A content lock (an LWLock, shared or exclusive) protects the page contents during read or modification.

A backend pins a buffer for as long as it holds a tuple from that page, which is why cursors and long scans keep pages resident.

Clock-sweep: choosing a victim

PostgreSQL does not use strict LRU. Instead StrategyGetBuffer() in freelist.c implements a clock-sweep approximation of LRU-2:

Each buffer has a usage_count (0–5). It is incremented on access, capped at BM_MAX_USAGE_COUNT.
A shared “clock hand” sweeps circularly through the buffers.
At each buffer the hand decrements usage_count. If it reaches 0 and the buffer is unpinned, that buffer is the victim.

This makes frequently used pages survive many sweeps (they keep getting re-warmed) while cold pages drain to zero and get evicted — all without maintaining an ordered list, which would be a contention nightmare under concurrency.

Ring buffers for big scans

A large sequential scan or VACUUM would otherwise evict the entire working set (“cache trashing”).
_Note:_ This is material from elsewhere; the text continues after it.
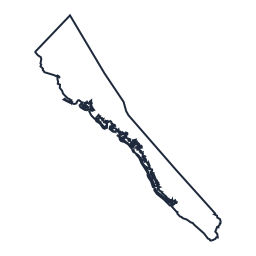 the district of West Areare, Malaita, Solomon Islands
{"feature_id": "97153195B24972598877483", "entity_name": "West Areare", "entity_type": "district", "adm_level": 2, "iso_a3": "SLB", "parent_name": "Solomon Islands", "parent_adm1": "Malaita", "projection": "natural_earth1", "projection_center": [161.183, -9.358], "detail": "fine", "context": "isolated", "style": "outline", "palette": "slate", "viewbox_px": 256, "rotation_deg": 0, "n_neighbors": 0, "source": "geoboundaries", "source_scale": "gbopen_adm2", "svg_char_len": 5988}
<svg xmlns="http://www.w3.org/2000/svg" viewBox="0 0 256 256"><path d="M35.4,51.6L35.4,52.4L37.8,55.2L40.8,57.2L41.3,59.0L40.5,63.5L41.2,64.6L40.5,66.4L43.0,68.7L42.8,70.2L43.9,71.1L44.4,72.2L54.3,75.2L56.1,76.2L57.5,75.5L59.0,76.5L59.8,77.8L57.6,76.4L57.4,78.9L58.1,81.8L57.8,83.8L60.0,84.6L59.8,87.9L62.1,90.8L63.1,93.7L67.7,98.4L69.7,99.1L70.3,100.5L71.2,100.3L71.1,101.1L72.1,101.8L71.7,102.5L71.6,101.9L70.7,102.1L66.6,100.5L64.7,98.8L63.7,99.6L70.1,102.8L74.1,104.0L76.4,103.4L76.7,102.2L78.1,100.3L79.0,100.2L81.6,102.2L81.3,103.6L79.6,105.3L80.5,107.3L84.6,109.8L87.0,110.2L88.3,109.0L88.2,107.3L85.8,108.0L84.0,107.4L82.2,105.8L82.5,104.0L82.1,102.8L82.6,102.6L82.8,104.4L84.2,106.5L87.0,106.9L87.4,106.7L86.8,105.8L85.4,105.7L84.9,102.8L85.3,102.7L85.8,104.1L86.3,102.6L86.9,102.8L87.2,101.9L88.8,103.7L90.1,102.5L90.0,101.5L91.2,100.5L91.2,102.5L91.7,103.1L90.5,103.8L91.5,105.1L91.4,105.7L90.4,105.6L90.3,106.2L90.5,106.9L91.4,106.4L92.1,107.1L91.3,107.6L92.0,108.0L91.5,109.0L92.6,108.7L91.2,109.7L93.3,109.0L93.9,109.8L92.8,109.9L93.1,110.5L92.3,110.8L91.1,110.6L91.0,111.2L90.3,109.1L89.2,111.2L91.2,115.3L94.5,118.7L96.1,119.1L96.1,117.9L98.6,115.0L98.9,115.8L100.1,116.2L99.6,117.5L100.0,117.9L101.0,117.9L101.7,119.0L102.3,118.3L102.7,118.6L102.6,119.3L103.0,119.2L102.4,120.1L103.3,120.6L103.9,122.1L105.5,121.8L105.6,120.8L106.5,121.3L107.6,120.9L108.3,122.0L110.5,121.1L111.6,122.5L111.4,123.5L114.9,125.1L115.1,125.9L113.4,126.1L112.3,125.2L111.3,125.8L111.0,126.4L111.8,126.6L112.3,128.9L113.7,128.0L115.6,128.4L116.6,129.7L116.1,130.8L116.9,130.3L117.3,130.8L118.5,129.5L119.0,131.9L119.9,131.7L120.0,132.7L121.4,131.5L120.0,134.1L120.7,133.9L121.7,134.7L122.7,134.0L122.8,132.6L123.5,133.1L122.9,134.1L123.6,134.1L124.0,133.2L125.4,133.5L126.0,132.5L127.3,133.1L127.3,134.2L126.5,134.2L126.4,135.8L124.8,135.1L124.7,136.2L122.6,137.5L123.2,138.1L124.1,137.0L125.6,137.1L128.6,139.4L128.8,138.8L130.1,139.3L129.6,140.2L129.0,139.4L128.5,140.4L129.0,141.0L130.0,140.7L131.5,142.4L131.0,143.4L132.5,145.3L132.1,146.2L132.9,147.0L133.4,146.2L132.4,144.5L132.7,143.2L132.1,141.8L132.8,142.6L132.8,143.5L134.0,144.6L132.9,140.3L135.7,139.7L135.1,141.3L135.6,144.3L136.3,144.0L135.9,141.7L136.3,141.7L136.0,142.2L136.3,142.4L136.6,140.6L137.1,143.0L137.9,143.8L137.6,145.2L139.2,145.2L138.4,144.6L138.0,143.0L139.1,144.0L139.4,145.6L138.6,146.5L140.2,145.6L141.3,145.8L141.7,146.7L141.0,146.9L141.3,147.6L139.4,147.4L140.5,148.8L138.9,147.9L137.8,148.4L136.9,147.0L136.1,147.8L137.1,147.9L137.4,149.6L138.1,149.3L140.7,150.8L140.1,151.6L141.1,151.9L140.5,152.2L141.1,152.8L142.3,152.4L142.0,153.1L142.9,153.4L142.6,154.6L143.0,155.5L144.9,156.3L144.1,156.9L142.5,156.6L142.4,157.0L145.3,158.3L145.7,159.3L143.2,159.3L144.1,160.7L144.9,160.7L145.0,161.7L146.3,161.3L148.1,164.4L148.5,163.0L149.3,165.1L149.0,165.5L149.6,166.0L149.1,166.6L149.4,167.9L150.0,168.2L149.4,169.0L152.1,169.5L152.2,170.5L151.3,172.0L153.4,173.1L152.5,173.8L153.0,174.3L152.6,174.8L151.9,174.4L151.5,175.0L152.7,177.1L153.1,175.3L153.6,174.5L154.0,174.9L155.9,179.8L156.6,180.1L157.2,181.1L156.3,181.0L156.3,180.2L155.8,180.0L155.4,179.3L154.8,179.5L155.9,181.7L155.9,183.2L156.7,183.8L157.9,182.7L158.4,182.9L158.1,184.4L158.8,184.6L157.9,186.1L159.7,187.0L158.7,187.3L158.6,188.7L159.6,190.7L162.2,192.0L161.8,192.7L166.4,196.8L167.5,198.6L168.7,198.7L170.6,201.8L171.0,199.2L171.7,201.6L172.3,199.9L172.5,200.9L173.9,201.3L175.2,200.3L175.6,201.2L175.1,201.9L176.7,202.2L176.4,203.0L175.0,203.1L174.2,204.1L173.4,204.0L172.0,206.7L176.8,212.1L177.4,212.0L177.4,213.7L180.0,216.5L181.6,217.0L182.6,218.1L186.9,219.6L190.8,222.4L192.8,223.0L194.0,224.6L204.1,233.5L207.8,238.5L209.7,239.3L210.0,240.3L210.9,240.6L212.8,240.1L215.3,238.9L216.4,237.3L217.8,237.4L217.2,233.8L215.3,231.7L217.1,227.0L218.4,227.3L218.4,226.2L219.8,224.6L219.8,223.4L220.5,223.2L220.6,221.3L219.9,219.0L217.4,217.7L217.0,215.7L214.5,214.4L215.3,214.1L215.0,213.3L176.3,170.2L128.5,115.3L126.2,111.2L123.6,101.9L104.4,73.2L70.0,15.4L35.4,51.6ZM171.7,205.2L172.5,202.1L170.9,203.3L170.4,202.3L169.3,202.3L166.0,199.3L165.3,197.9L164.4,197.8L156.4,191.3L155.4,188.9L154.4,189.3L154.3,190.3L156.9,193.9L163.9,199.5L170.0,205.6L171.7,205.2ZM154.8,186.3L152.8,181.0L148.7,174.7L149.5,175.1L149.9,174.5L147.8,174.0L147.5,174.7L148.0,176.7L151.0,181.4L152.9,187.0L153.8,187.4L154.8,186.3ZM107.4,121.7L105.8,121.8L105.5,122.6L106.7,123.7L106.9,124.6L105.3,127.2L103.5,126.2L101.0,123.5L100.6,122.1L98.6,121.0L97.5,119.4L97.0,119.1L95.7,119.9L96.5,121.3L100.0,123.5L103.0,128.0L104.5,128.8L106.9,127.8L107.1,124.0L106.4,122.5L107.4,121.7ZM148.3,172.3L147.0,169.5L146.0,169.0L145.8,167.0L143.1,164.0L141.9,160.9L141.1,160.1L141.1,159.0L138.3,155.2L136.1,153.7L136.3,154.5L139.2,157.8L141.4,163.0L147.8,173.0L148.3,172.3ZM132.8,147.7L131.9,147.3L131.7,146.0L131.1,145.3L130.2,145.2L124.0,140.3L122.9,139.8L122.9,140.5L122.2,140.8L121.9,140.0L122.6,139.7L122.4,138.9L121.6,138.8L121.7,139.4L121.2,139.1L121.5,137.6L119.6,138.2L119.9,139.6L121.0,141.0L124.6,142.1L128.0,144.2L131.4,148.2L132.8,147.7ZM135.3,153.1L134.0,151.5L133.6,149.9L132.4,150.1L133.1,151.7L135.3,153.1ZM111.6,129.8L110.6,128.5L110.5,127.0L110.0,126.8L109.6,128.9L111.1,130.1L111.6,129.8ZM114.0,132.1L112.6,130.4L111.5,130.2L112.2,131.2L114.0,132.1ZM120.0,136.1L118.0,135.3L117.7,135.7L119.4,137.1L120.0,136.1ZM151.8,173.2L151.2,172.1L150.7,171.9L150.7,173.0L151.8,173.2ZM155.2,178.7L154.5,177.9L153.5,178.1L154.6,179.0L155.2,178.7ZM147.6,167.8L146.8,167.2L146.5,168.0L147.2,168.4L147.6,167.8ZM158.4,188.5L158.2,187.8L157.7,188.3L157.9,189.1L158.4,188.5ZM156.7,186.1L157.1,185.0L156.4,186.0L156.7,186.1ZM130.3,145.1L130.9,144.3L130.0,144.8L130.3,145.1ZM115.7,131.7L115.9,130.9L115.3,131.2L115.7,131.7ZM98.6,119.3L98.6,118.4L98.2,118.8L98.6,119.3ZM118.9,132.7L118.8,132.0L118.4,131.4L118.4,132.1L118.9,132.7ZM124.5,137.6L124.1,137.8L124.0,138.6L124.5,138.4L124.5,137.6ZM105.2,123.5L105.2,122.7L105.2,123.5Z" fill="none" stroke="#1e293b" stroke-width="2"/></svg>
To prevent this, those operations use a small buffer access strategy ring (GetAccessStrategy()), reusing a handful of buffers instead of polluting the whole cache. That is why scanning a 100GB table does not flush your hot OLTP pages.

Dirty pages and write-back

When a page is modified, its buffer is marked dirty (BM_DIRTY). Dirty buffers are written back by three actors: the background writer (smooths I/O ahead of demand), the checkpointer (flushes everything at a checkpoint), and as a last resort a backend that needs a clean victim. Every write obeys the WAL rule: flush WAL up to the page’s LSN first.
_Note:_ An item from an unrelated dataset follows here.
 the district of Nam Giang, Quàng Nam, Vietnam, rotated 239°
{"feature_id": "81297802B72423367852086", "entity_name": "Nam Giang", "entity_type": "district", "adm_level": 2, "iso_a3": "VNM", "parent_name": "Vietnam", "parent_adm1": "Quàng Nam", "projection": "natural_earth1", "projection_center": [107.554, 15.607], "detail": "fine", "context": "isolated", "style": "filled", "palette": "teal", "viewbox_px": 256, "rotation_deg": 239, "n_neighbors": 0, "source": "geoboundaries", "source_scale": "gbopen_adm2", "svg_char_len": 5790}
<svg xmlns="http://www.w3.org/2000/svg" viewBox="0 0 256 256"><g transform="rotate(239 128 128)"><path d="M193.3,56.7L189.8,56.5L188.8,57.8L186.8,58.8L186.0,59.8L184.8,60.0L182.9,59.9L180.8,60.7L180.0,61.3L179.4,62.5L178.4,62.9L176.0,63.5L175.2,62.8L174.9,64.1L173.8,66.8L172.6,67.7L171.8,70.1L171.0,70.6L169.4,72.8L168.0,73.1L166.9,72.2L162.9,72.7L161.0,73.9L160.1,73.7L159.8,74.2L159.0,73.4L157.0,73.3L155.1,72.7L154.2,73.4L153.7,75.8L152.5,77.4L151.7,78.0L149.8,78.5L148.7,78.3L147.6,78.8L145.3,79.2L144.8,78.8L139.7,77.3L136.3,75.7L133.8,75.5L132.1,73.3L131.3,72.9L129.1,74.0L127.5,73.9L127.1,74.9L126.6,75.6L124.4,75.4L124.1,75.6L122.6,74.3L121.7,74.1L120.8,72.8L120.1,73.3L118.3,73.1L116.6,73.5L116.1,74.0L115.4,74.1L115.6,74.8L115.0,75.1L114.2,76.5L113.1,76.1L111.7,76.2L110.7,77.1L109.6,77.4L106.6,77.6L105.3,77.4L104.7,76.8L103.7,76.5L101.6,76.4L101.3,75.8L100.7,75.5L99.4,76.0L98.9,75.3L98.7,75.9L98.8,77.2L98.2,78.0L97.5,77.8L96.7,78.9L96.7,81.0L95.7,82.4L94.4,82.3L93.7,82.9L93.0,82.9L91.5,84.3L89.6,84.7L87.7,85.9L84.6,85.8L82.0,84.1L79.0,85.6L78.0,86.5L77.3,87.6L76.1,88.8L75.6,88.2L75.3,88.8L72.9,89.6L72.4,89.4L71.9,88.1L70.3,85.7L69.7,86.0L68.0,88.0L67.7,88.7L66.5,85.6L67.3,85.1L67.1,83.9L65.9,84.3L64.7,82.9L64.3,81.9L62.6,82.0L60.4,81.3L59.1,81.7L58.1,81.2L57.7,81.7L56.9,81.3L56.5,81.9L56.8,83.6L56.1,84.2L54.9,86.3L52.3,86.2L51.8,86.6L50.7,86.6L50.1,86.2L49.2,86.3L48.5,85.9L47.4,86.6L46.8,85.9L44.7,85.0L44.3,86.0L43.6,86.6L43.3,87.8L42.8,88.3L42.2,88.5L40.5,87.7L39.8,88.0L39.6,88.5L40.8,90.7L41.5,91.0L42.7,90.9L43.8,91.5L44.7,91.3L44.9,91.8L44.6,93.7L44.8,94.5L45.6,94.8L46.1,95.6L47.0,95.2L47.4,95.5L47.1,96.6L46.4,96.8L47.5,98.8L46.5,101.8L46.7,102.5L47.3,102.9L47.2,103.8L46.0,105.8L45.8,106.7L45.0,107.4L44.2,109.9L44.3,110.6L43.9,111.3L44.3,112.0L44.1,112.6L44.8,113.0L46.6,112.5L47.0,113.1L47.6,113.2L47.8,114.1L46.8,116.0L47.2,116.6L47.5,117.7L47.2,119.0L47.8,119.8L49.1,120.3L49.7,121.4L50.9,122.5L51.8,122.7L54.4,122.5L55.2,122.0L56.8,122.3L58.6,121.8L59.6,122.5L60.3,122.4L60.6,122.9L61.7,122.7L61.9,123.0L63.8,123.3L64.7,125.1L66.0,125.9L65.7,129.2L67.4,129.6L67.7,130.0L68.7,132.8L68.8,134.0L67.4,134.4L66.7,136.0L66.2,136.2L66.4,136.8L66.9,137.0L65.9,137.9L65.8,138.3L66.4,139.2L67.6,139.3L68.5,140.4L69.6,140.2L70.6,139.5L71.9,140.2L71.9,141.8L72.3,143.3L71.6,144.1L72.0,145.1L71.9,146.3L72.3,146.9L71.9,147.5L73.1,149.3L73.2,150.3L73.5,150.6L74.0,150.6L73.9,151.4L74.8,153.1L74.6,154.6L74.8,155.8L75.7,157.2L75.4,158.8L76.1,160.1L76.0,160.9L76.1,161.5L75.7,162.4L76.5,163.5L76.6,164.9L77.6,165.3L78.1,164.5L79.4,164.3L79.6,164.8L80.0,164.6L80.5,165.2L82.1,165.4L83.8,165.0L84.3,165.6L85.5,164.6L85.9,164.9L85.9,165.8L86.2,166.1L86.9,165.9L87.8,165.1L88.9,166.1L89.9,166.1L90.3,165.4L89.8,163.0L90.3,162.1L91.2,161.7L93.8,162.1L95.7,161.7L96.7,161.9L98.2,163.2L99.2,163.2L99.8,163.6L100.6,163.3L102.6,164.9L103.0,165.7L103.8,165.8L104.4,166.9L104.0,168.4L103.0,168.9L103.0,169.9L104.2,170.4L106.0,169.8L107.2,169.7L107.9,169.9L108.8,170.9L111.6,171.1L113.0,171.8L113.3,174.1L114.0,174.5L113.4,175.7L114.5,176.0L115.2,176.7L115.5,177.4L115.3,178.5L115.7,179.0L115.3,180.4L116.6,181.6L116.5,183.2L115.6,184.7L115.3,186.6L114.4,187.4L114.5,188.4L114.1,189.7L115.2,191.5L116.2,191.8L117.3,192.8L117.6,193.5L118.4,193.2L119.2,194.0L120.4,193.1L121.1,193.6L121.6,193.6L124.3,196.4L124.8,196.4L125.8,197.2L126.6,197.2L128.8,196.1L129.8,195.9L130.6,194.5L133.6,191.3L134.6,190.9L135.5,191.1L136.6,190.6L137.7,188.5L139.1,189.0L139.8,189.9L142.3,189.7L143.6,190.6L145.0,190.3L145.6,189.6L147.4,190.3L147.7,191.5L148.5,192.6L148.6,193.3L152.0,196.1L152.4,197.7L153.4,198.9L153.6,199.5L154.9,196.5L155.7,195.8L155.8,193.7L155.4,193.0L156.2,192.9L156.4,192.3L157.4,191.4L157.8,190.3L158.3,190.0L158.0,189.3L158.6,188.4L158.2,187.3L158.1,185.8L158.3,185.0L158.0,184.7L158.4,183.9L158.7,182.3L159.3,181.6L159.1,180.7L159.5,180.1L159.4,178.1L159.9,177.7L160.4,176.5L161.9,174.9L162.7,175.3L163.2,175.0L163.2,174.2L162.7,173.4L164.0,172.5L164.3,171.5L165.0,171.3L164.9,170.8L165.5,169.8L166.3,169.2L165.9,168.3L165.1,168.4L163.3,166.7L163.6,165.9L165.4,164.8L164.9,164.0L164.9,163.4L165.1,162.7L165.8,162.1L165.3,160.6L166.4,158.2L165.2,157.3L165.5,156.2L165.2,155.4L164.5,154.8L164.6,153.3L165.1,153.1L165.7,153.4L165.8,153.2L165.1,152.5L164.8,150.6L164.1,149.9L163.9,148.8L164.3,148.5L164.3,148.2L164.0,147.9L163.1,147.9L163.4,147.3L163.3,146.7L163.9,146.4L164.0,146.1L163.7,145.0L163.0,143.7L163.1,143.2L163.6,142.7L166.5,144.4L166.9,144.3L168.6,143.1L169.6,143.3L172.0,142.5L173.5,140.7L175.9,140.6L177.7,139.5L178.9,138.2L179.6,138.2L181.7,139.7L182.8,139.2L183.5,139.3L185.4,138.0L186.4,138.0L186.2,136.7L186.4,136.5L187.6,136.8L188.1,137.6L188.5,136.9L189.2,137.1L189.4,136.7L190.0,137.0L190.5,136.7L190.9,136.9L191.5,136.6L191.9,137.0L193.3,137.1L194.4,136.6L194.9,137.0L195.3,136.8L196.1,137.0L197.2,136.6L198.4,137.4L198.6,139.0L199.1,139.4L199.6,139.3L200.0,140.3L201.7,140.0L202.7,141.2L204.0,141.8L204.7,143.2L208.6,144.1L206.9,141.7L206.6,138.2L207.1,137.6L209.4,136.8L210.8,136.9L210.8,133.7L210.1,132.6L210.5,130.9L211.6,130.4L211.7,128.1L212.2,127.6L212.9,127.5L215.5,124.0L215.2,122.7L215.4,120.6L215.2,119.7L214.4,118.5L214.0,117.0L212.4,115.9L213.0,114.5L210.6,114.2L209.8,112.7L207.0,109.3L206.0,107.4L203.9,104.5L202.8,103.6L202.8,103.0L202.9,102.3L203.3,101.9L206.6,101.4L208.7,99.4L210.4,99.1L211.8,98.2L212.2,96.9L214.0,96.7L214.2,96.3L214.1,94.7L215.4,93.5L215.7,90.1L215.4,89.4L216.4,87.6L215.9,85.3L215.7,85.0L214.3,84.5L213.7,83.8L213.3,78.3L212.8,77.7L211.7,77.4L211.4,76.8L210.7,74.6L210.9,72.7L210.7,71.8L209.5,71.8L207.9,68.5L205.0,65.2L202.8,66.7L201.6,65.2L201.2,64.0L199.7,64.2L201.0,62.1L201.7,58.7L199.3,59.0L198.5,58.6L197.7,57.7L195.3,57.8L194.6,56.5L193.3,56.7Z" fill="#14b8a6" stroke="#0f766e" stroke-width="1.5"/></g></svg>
Layer 3 — Watch it happen on your own database

CREATE EXTENSION IF NOT EXISTS pg_buffercache;
SELECT c.relname, count(*) AS buffers,
       pg_size_pretty(count(*) * 8192) AS cached
FROM   pg_buffercache b
JOIN   pg_class c ON b.relfilenode = pg_relation_filenode(c.oid)
GROUP  BY c.relname ORDER BY buffers DESC LIMIT 10;

This shows exactly which relations are resident right now. Run a large sequential scan of a cold table and watch its buffer count rise; run it again and the second pass is far faster because the pages are already framed. That is the clock sweep keeping hot pages and evicting cold ones in action.

Layer 4 — The levers this hands you

Bigger is not always better. Beyond a point, the OS page cache and double-buffering make very large shared_buffers counter-productive; 25% of RAM is a common starting point.
Measure hit ratio from pg_stat_database, but remember the OS cache catches many “misses,” so a 99% Postgres hit ratio is not the whole truth.
Smooth the checkpoint write storm with checkpoint_completion_target and bgwriter_* settings so dirty-buffer flushes are spread out rather than spiking.
pg_buffercache and pg_prewarm let you inspect and pre-load the cache after a restart.
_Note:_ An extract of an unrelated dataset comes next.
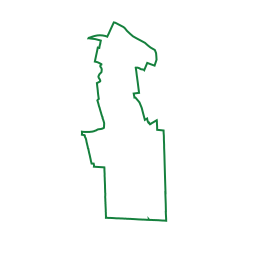 Jegalia, Calarasi, Romania (Robinson projection), rotated 204°
{"feature_id": "2599482B22085974272415", "entity_name": "Jegalia", "entity_type": "district", "adm_level": 2, "iso_a3": "ROU", "parent_name": "Romania", "parent_adm1": "Calarasi", "projection": "robinson", "projection_center": [27.655, 44.292], "detail": "fine", "context": "isolated", "style": "outline", "palette": "green", "viewbox_px": 256, "rotation_deg": 204, "n_neighbors": 0, "source": "geoboundaries", "source_scale": "gbopen_adm2", "svg_char_len": 5155}
<svg xmlns="http://www.w3.org/2000/svg" viewBox="0 0 256 256"><g transform="rotate(204 128 128)"><path d="M183.9,218.7L184.0,211.1L184.0,209.4L184.0,205.9L184.1,204.3L184.1,203.0L184.3,203.0L186.4,202.8L187.2,202.6L188.9,202.2L190.5,201.6L191.4,201.3L192.5,200.7L193.5,200.2L194.5,199.5L195.2,199.0L196.0,198.4L198.0,196.7L198.9,195.8L199.9,194.9L200.4,194.5L200.4,194.3L200.6,194.1L200.6,193.9L200.2,194.1L198.6,194.5L196.7,195.1L195.1,195.6L194.1,195.9L193.4,196.0L192.3,196.2L191.0,196.4L190.0,196.6L189.1,196.7L188.4,196.8L188.0,194.9L187.7,193.8L187.3,191.4L186.9,189.9L186.8,189.5L188.3,189.2L187.7,186.5L185.8,177.5L185.3,175.2L183.3,175.6L182.2,175.7L181.9,175.7L179.5,175.6L178.3,175.5L178.2,175.3L178.1,175.1L178.4,174.7L178.6,174.1L178.6,173.6L178.3,172.9L177.2,172.2L176.5,171.7L175.9,171.0L175.5,169.9L175.2,169.0L175.0,168.1L175.7,166.3L176.0,165.3L176.0,163.1L175.4,162.2L174.9,161.8L173.5,160.9L172.5,159.8L172.4,159.3L173.4,157.9L174.7,156.4L173.8,154.9L173.0,153.5L172.6,152.8L172.2,152.2L171.1,150.3L170.7,149.7L170.6,149.4L170.2,148.7L169.1,146.8L168.0,145.0L167.6,144.4L167.2,143.7L167.2,143.8L167.0,143.4L166.7,143.0L166.6,142.9L166.5,142.7L167.0,141.6L167.2,141.0L167.2,140.7L166.4,139.9L166.2,139.7L165.9,139.2L165.2,138.5L165.1,138.3L164.9,138.1L163.6,136.4L162.9,135.6L162.5,135.3L161.3,133.8L160.3,132.6L159.7,131.9L158.8,130.9L158.1,130.0L157.4,129.2L156.8,128.5L156.2,127.9L155.9,127.7L155.7,127.6L155.6,127.3L155.4,127.1L155.4,126.8L155.2,126.6L154.0,125.4L152.1,123.2L151.9,122.9L151.7,122.6L151.2,121.4L150.2,118.8L150.1,118.3L150.2,118.1L150.6,117.8L151.0,117.1L151.4,116.9L152.0,116.3L153.3,115.5L154.3,114.9L154.8,114.6L155.3,114.0L155.9,113.3L156.1,112.9L157.3,111.8L157.8,111.2L158.5,110.7L159.1,110.2L160.7,109.3L161.3,108.9L161.5,108.8L163.1,108.1L163.6,107.8L164.4,107.5L165.4,107.0L166.5,106.6L167.5,106.2L168.6,105.9L168.4,105.5L168.0,104.8L167.4,103.1L167.0,103.2L165.1,103.7L164.8,103.8L164.6,103.7L164.4,103.5L164.2,103.2L164.1,102.8L163.9,102.6L163.1,101.9L162.4,101.4L162.2,101.1L161.8,100.7L161.3,100.0L160.8,99.3L160.2,98.4L158.8,96.6L158.3,95.9L157.4,94.8L156.8,93.9L156.4,93.3L156.0,92.9L155.8,92.9L155.0,91.7L154.4,90.9L153.5,89.6L152.7,88.6L151.7,87.3L150.7,85.9L150.1,85.1L149.5,84.3L148.6,83.0L148.0,82.2L147.4,81.5L146.8,80.7L144.9,81.5L144.5,81.0L144.1,80.4L143.9,80.1L143.7,79.7L143.5,79.2L143.4,78.8L141.7,79.4L138.2,80.7L135.8,81.6L134.2,82.2L133.6,82.4L133.4,82.0L133.2,81.7L132.6,80.4L132.1,79.3L131.7,78.6L131.6,78.3L131.5,78.1L131.2,77.6L130.7,76.6L130.3,75.7L129.9,74.7L129.2,73.4L128.8,72.6L128.2,71.3L127.4,69.7L126.6,68.1L126.4,67.7L125.8,66.5L125.2,65.2L124.7,64.1L124.2,63.1L123.6,61.9L123.0,60.6L122.9,60.4L122.6,59.8L122.4,59.4L122.0,58.8L121.8,58.2L121.3,57.1L121.1,56.5L121.0,56.2L120.6,55.3L120.1,54.4L119.6,53.4L119.2,52.5L118.8,51.7L118.1,50.4L117.8,49.6L117.5,49.2L117.2,48.5L116.3,46.7L115.6,45.3L115.3,44.7L114.7,43.5L114.5,42.9L114.0,42.0L113.7,41.5L113.3,40.5L112.8,39.5L112.6,39.1L112.2,38.4L112.0,37.8L111.9,37.8L111.6,37.0L111.0,37.3L109.0,38.0L107.2,38.8L105.4,39.5L104.3,39.9L103.5,40.2L102.6,40.5L101.0,41.1L99.5,41.8L98.1,42.3L96.7,42.9L96.2,43.1L94.8,43.6L94.2,43.8L93.5,44.2L92.8,44.4L92.1,44.6L90.5,45.3L89.6,45.6L88.5,46.1L87.3,46.5L85.0,47.4L82.8,48.2L82.5,48.3L81.7,48.6L80.4,49.1L77.3,50.3L76.6,50.6L74.9,51.3L74.2,51.5L72.4,52.2L71.4,52.6L71.6,52.9L71.4,52.8L71.3,52.7L70.7,52.9L69.3,53.5L67.7,54.1L65.0,55.2L64.6,55.4L63.9,55.6L62.8,56.1L62.4,56.2L61.6,56.5L60.2,57.0L58.6,57.6L56.9,58.3L55.4,58.8L56.4,60.9L58.5,65.0L59.5,67.0L59.4,67.1L61.0,70.5L62.6,73.9L65.1,79.0L67.6,84.1L67.4,84.1L74.6,99.0L81.7,113.8L83.6,117.8L85.5,121.7L86.9,124.5L88.2,127.4L89.3,129.6L90.4,131.8L91.3,133.8L92.2,135.7L93.4,137.9L94.5,140.2L97.6,139.2L100.6,138.2L100.7,138.4L101.0,139.0L101.6,140.3L102.2,141.6L102.8,142.7L103.5,144.1L103.9,144.9L104.4,146.0L104.7,146.5L104.9,146.8L106.1,145.1L107.3,143.4L108.4,141.9L108.8,141.1L109.4,140.3L110.0,140.6L109.9,140.9L110.1,141.0L111.2,141.6L111.5,141.2L112.1,141.6L112.4,141.9L112.7,142.2L112.9,142.4L113.4,143.0L113.9,143.7L114.4,144.4L114.6,144.1L114.8,143.9L114.9,143.7L115.1,143.5L115.4,143.1L115.9,142.3L118.9,146.0L121.8,149.6L122.8,150.9L123.8,152.1L125.9,154.1L128.0,156.1L128.5,156.3L129.6,156.9L131.1,157.6L132.1,158.1L133.6,158.8L134.5,158.4L135.1,159.4L135.5,159.9L136.1,160.7L136.4,161.3L136.8,161.8L134.5,163.2L132.2,164.6L135.1,169.4L138.0,174.2L139.5,176.6L140.2,177.8L141.0,179.0L143.2,182.7L145.5,186.3L145.4,186.4L145.0,186.5L144.3,186.8L143.9,187.0L143.6,187.1L143.4,187.1L143.2,187.1L142.7,187.1L142.4,187.2L142.0,187.2L141.9,187.2L141.7,187.2L141.4,187.2L141.1,187.1L140.9,187.0L140.7,186.9L140.3,187.0L139.9,187.0L139.3,187.2L138.9,187.3L138.7,187.3L138.4,187.5L138.1,187.6L137.9,187.6L137.6,187.6L137.3,187.6L137.2,187.6L136.7,187.4L136.9,195.3L133.0,195.5L129.1,195.8L129.4,198.9L129.7,202.0L131.2,204.9L132.8,207.8L134.3,209.3L135.3,210.2L137.4,210.4L140.2,210.7L143.0,211.4L145.0,212.0L147.1,212.7L151.1,213.0L156.8,213.4L160.8,213.8L162.7,214.4L164.1,214.8L165.5,215.3L168.4,216.3L171.5,217.9L173.2,218.4L174.8,218.5L182.4,219.0L183.9,218.7Z" fill="none" stroke="#15803d" stroke-width="2"/></g></svg>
Layer 5 — What an Oracle DBA should expect vs what they get

This is Oracle’s buffer cache in the SGA, but smaller in ambition and reliant on the OS:

No “SGA owns all of RAM.” Oracle typically sizes the buffer cache to hold most of the working set and bypasses the filesystem cache. PostgreSQL deliberately keeps shared_buffers modest and leans on the OS page cache as a second tier — which is why double-buffering, not raw cache size, is the tuning concern.
Clock sweep instead of touch-count LRU lists. Oracle uses LRU/touch-count chains; PostgreSQL uses an approximate-LRU clock sweep with a usage_count that decrements on each pass. The effect is similar (hot pages stay) but there are no separate hot/cold LRU regions to tune.
No DBWR army. Background writing is done by a single bgwriter plus the checkpointer, not a configurable pool of DBWn processes. You tune write smoothing through checkpoint and bgwriter GUCs rather than DBWR counts.
No KEEP/RECYCLE pools. There is one buffer pool. To pin a hot table you pre-warm it with pg_prewarm rather than assigning it to a KEEP pool.

Key takeaway

The buffer cache is a fixed array of 8KB frames, and an approximate-LRU clock sweep with per-buffer usage_count decides what stays. Dirty buffers are flushed by the checkpointer and bgwriter, not at commit — WAL already guarantees durability. Size shared_buffers for the working set but leave room for the OS cache, and treat the post-checkpoint write spike as the cost of deferring page writes, not a bug to eliminate.